Prosecutors dropped the MDMA charge against Reyes, but a possession charge is pending for a joint he had in his pocket.

A third case was initiated a month later, on August 15, when undercover Fort Lauderdale Police detectives brought two kilos of real cocaine to a meeting with Juan Alberto Rodriguez, Frank Osme, Patrick Duplessy, and Luciana Parham. The buyers brought $60,000.

After the four paid the cops and were arrested, the two kilos of bait were submitted to the crime lab, where McDonald tested and weighed one of the bricks, noting 930.7 grams. As the case ground through the legal system, the public defender hired an outside analyst to reweigh the cocaine. This time, there were 924.78 grams.

Rodriguez and one of his codefendants pleaded no contest to cocaine trafficking and conspiracy in late July. Their sentencing date is scheduled for September. Two additional defendants pleaded guilty in 2012 but have yet to be sentenced.

Perhaps most interesting, though, is the case of Yellow Cab driver Wilner Telcius, who was trying to collect a $6 fare from drunk passenger Joel Troxell on August 4, 2013, when things got weird. Troxell declined to pay, then waved around a .357 magnum, and Telcius called the cops. After a standoff including a SWAT team, cops found "76.2 grams of... cannabis in (2) plastic bags."

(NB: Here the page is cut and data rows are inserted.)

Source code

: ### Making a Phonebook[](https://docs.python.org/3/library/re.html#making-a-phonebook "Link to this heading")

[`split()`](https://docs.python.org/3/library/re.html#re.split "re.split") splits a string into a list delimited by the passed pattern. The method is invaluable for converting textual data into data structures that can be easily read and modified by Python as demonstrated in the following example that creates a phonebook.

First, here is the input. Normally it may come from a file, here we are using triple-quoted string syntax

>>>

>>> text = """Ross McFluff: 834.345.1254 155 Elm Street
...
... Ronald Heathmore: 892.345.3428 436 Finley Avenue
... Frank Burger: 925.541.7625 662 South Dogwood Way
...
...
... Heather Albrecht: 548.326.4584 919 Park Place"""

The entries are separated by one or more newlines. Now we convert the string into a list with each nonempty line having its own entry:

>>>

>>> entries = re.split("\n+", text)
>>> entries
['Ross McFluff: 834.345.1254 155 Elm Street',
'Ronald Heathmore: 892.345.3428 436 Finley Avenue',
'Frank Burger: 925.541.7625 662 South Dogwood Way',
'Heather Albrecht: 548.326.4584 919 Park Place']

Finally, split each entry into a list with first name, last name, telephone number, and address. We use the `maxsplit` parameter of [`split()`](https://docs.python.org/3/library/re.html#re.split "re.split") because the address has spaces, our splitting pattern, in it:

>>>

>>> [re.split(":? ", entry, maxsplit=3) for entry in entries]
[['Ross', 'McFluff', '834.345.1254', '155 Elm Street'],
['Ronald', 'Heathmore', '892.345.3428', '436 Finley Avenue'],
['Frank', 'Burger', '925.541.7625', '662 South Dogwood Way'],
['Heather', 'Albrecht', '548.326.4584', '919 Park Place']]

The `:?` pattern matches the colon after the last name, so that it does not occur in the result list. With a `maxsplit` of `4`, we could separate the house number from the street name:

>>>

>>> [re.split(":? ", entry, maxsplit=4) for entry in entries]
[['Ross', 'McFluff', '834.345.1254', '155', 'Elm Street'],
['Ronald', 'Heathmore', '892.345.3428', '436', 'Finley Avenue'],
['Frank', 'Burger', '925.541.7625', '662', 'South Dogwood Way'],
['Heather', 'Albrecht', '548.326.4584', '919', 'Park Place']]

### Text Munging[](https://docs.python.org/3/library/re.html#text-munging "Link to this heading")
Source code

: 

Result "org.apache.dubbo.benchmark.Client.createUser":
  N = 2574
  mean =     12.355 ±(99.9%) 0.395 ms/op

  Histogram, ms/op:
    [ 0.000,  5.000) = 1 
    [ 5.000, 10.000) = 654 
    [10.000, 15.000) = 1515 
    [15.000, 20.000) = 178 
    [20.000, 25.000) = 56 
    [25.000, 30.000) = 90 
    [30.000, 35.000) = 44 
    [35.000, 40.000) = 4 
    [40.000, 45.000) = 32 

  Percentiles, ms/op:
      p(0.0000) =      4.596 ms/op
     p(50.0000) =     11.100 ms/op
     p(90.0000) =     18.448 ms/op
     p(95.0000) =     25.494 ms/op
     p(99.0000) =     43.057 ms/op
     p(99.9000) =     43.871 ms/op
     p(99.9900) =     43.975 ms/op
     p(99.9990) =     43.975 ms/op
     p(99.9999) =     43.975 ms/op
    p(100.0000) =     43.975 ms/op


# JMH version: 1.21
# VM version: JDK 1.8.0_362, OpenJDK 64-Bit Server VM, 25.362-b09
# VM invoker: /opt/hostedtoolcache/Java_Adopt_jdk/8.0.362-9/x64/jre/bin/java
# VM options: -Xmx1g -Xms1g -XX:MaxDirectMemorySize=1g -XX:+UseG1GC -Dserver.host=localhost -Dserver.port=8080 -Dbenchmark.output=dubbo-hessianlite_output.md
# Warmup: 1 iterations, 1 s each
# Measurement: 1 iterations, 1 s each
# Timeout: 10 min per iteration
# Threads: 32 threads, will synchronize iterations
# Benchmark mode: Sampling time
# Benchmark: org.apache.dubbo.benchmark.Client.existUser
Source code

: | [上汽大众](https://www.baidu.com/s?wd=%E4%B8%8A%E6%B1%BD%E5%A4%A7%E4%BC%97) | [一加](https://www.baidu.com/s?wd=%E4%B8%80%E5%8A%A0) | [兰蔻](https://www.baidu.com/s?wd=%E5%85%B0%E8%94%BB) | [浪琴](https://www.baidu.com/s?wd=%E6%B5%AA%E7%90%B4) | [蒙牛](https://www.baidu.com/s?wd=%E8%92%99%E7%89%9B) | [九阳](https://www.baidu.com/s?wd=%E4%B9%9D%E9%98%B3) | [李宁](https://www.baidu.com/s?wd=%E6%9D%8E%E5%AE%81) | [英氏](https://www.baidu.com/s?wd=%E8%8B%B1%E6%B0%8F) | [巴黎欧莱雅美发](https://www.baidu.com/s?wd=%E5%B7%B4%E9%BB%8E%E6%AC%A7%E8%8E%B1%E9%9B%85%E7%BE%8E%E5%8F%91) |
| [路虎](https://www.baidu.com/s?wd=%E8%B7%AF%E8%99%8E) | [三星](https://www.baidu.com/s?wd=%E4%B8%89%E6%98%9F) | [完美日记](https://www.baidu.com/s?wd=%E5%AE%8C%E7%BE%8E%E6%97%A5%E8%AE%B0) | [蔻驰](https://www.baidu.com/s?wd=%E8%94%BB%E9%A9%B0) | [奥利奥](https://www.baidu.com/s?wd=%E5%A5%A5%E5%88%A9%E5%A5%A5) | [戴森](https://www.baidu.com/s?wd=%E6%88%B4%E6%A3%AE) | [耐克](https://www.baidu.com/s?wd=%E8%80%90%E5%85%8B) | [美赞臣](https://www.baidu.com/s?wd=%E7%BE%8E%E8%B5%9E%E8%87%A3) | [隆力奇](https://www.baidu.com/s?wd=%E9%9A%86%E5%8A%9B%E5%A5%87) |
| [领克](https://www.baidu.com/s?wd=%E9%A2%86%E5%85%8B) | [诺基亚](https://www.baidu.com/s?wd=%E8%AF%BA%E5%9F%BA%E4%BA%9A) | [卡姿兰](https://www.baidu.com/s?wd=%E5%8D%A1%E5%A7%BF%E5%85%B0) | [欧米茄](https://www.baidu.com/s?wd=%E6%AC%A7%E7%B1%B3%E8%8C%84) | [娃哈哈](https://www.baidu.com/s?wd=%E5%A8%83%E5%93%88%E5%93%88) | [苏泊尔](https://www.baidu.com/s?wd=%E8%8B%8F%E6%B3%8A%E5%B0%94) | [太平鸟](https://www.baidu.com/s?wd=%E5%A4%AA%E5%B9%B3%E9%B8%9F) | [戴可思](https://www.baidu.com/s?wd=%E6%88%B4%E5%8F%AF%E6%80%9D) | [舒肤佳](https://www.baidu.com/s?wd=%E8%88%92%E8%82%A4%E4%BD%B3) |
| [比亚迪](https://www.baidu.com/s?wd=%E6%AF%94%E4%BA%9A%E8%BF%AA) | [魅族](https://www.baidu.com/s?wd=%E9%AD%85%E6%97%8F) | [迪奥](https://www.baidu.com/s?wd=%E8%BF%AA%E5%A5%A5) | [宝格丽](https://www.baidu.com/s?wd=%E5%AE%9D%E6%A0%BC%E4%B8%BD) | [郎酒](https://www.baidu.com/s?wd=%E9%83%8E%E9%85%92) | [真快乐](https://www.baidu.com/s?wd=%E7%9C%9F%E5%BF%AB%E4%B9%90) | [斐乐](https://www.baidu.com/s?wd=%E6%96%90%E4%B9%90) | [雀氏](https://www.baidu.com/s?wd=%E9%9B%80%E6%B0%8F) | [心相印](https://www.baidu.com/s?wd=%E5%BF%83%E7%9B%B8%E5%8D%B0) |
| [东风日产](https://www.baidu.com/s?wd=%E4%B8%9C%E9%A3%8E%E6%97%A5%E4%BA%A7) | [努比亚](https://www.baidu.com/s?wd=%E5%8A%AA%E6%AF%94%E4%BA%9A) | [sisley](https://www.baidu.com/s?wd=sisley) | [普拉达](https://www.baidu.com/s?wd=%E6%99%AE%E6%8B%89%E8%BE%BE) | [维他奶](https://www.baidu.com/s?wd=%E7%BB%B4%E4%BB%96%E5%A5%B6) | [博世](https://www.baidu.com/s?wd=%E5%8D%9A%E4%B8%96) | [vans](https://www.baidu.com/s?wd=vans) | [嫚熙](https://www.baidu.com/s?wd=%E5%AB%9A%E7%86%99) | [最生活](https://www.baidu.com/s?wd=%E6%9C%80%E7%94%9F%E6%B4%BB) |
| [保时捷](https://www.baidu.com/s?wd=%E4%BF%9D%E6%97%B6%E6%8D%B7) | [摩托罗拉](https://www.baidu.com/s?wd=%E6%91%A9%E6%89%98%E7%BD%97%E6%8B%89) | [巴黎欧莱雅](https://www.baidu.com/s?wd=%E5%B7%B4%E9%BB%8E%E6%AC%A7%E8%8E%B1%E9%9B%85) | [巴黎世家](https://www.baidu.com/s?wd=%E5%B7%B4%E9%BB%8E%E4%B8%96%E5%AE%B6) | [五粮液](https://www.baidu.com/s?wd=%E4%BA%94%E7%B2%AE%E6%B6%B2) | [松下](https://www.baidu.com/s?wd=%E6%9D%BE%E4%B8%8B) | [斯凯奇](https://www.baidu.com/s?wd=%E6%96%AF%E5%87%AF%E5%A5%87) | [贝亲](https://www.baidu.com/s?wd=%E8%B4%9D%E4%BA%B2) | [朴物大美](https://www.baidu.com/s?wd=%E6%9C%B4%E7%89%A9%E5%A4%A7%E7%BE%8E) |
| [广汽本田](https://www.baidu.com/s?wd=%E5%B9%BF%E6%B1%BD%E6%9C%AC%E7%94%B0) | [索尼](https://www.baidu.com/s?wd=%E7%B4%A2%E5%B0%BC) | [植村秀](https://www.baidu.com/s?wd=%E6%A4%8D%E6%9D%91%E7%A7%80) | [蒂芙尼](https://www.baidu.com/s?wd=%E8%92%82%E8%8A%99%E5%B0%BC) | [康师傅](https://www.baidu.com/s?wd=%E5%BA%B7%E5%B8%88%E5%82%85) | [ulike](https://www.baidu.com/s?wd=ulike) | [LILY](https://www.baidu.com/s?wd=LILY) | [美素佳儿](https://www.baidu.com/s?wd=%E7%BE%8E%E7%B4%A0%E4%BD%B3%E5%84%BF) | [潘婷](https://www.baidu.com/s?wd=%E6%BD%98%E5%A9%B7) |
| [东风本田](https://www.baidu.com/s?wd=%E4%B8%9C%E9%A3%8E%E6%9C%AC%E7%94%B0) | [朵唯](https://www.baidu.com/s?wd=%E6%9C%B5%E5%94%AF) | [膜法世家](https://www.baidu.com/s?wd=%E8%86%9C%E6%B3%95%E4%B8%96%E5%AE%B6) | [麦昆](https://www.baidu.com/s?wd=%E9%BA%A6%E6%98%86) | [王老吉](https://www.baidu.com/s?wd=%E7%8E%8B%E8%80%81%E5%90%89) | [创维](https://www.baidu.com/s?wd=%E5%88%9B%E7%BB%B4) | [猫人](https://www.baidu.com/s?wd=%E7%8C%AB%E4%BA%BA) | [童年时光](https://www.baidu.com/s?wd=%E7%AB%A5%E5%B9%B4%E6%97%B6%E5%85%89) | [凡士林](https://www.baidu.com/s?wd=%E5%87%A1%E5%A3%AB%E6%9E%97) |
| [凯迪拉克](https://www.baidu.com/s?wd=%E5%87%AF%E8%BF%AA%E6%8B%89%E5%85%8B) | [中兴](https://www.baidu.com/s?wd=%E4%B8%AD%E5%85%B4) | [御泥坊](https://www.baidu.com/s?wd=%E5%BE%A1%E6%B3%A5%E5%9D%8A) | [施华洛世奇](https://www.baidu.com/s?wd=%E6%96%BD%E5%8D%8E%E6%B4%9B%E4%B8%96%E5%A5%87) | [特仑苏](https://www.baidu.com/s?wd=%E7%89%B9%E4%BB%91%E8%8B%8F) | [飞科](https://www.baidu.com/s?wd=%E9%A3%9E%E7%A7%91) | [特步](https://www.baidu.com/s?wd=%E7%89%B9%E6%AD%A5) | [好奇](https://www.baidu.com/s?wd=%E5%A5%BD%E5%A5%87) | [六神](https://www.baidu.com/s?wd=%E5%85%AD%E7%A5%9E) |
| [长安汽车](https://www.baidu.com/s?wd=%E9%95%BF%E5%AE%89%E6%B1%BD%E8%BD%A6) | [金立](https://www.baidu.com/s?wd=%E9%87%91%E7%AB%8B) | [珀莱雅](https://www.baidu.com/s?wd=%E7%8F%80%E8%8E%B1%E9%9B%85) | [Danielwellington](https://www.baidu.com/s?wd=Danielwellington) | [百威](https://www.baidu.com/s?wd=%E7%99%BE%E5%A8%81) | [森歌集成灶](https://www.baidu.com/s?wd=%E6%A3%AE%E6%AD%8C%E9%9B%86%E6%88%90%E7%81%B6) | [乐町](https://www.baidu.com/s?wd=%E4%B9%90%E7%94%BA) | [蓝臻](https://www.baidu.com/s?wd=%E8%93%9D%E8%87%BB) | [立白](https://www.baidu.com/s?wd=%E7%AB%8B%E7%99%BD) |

After Troxell was charged (the case is ongoing), McDonald tested the drugs on August 8 and found only 55.6 grams.

BSO is still investigating McDonald and declined to comment on these cases.

Prosecutor Jeff Marcus says his office has retested drugs in cases as they go to trial. "We haven't been dismissing cases," he says. "[But] the crime lab is down a chemist, and they've been swamped with all their work."

At the Public Defender's Office, however, attorneys continue to comb through cases McDonald worked. Says chief assistant Weekes: "When you have a chemist that is engaging in chronic misconduct, it becomes an issue of confidence in a fair trial."